Not a thread of doubt in Moses’s voice concerning God’s enduring Presence.  Not even a thought of God not leading the way.  Not a care in the world that God would ever leave Joshua or forsake him.  It was a faith in God that Moses knew came out the burning coals of desert trials.  Trials that granted him the integrity to look Joshua in the eye and reassure him had no reason to be afraid or discouraged.

Being afraid and discouraged were two character traits that I am sure to Moses felt like were crushing loads of stone at the foot of Mt. Sinai so many years earlier.  A memory of a time of sadness and sorrow so many years previous.  A memory he could still remember the noises of the people singing, dancing and carousing to a golden calf.  A memory that took Moses back to a time when it felt like his world was falling apart.  Yet through it all, Moses gained the bedrock assurance that the most precious gift of God comes in having his Presence throughout the journey rather than simply the answers to the troubles of the journey.

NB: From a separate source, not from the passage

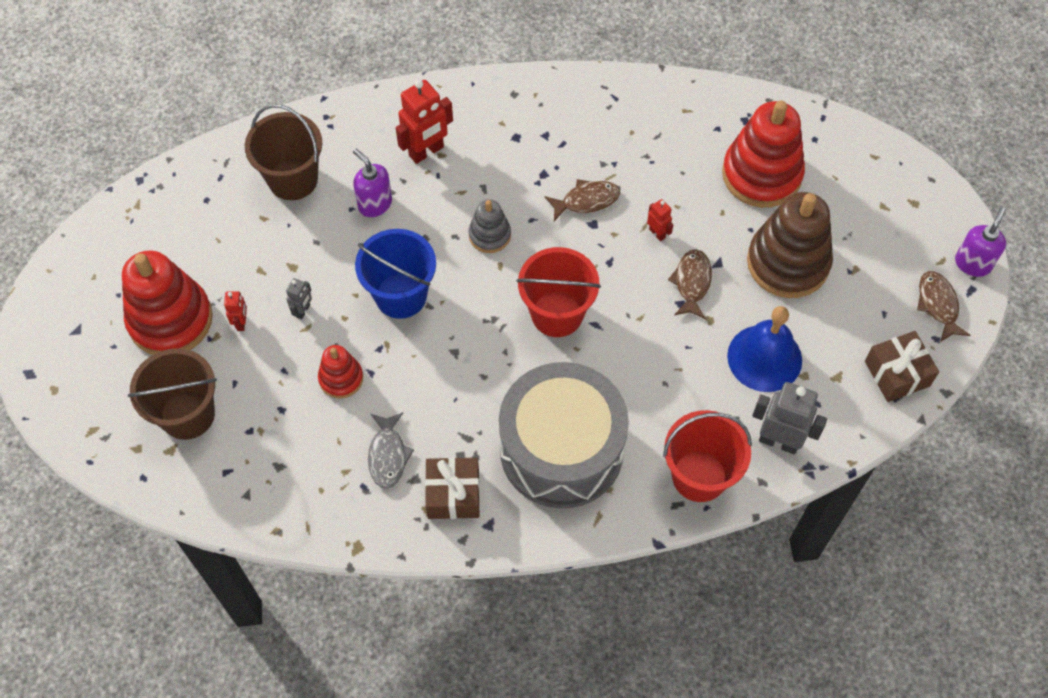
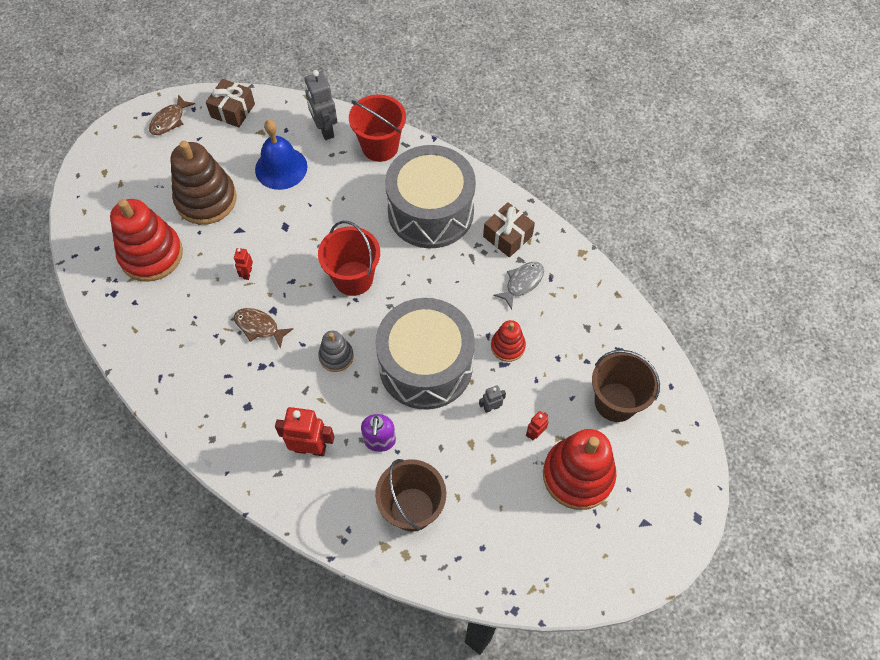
camera: 135 degrees left, 0 degrees up
blue bucket [355,229,436,319] -> grey drum [375,298,475,410]
brown fish [668,249,712,319] -> none
purple soap dispenser [955,207,1006,277] -> none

And when you have the Presence of God, you can truly have the rest our hearts so deeply yearns for.  Rest that is pure and unending.  Rest that has the taste of heaven bursting through.  Rest that comes when you place yourself in the hands of a Savior and trust him when he says in Matthew 11:28-29, “Come to me, all you who are weary and burdened, and I will give you rest. Take my yoke upon you and learn from me, for I am gentle and humble in heart, and you will find rest for your souls.”

Moses was distressed at the foot of Mt. Sinai and he turned to God and asked for more than answers to his problems.  He asked for God’s Presence.  A Presence that brought Moses something far more precious than answers.  He found rest.  A rest that could be experienced in the midst of troubles not just merely in the cessation of them.

What mountain like struggles are you facing today?  What are you asking God to do for you?  Are you asking for answers to your problems or his Presence for the journey and his rest in the midst of them?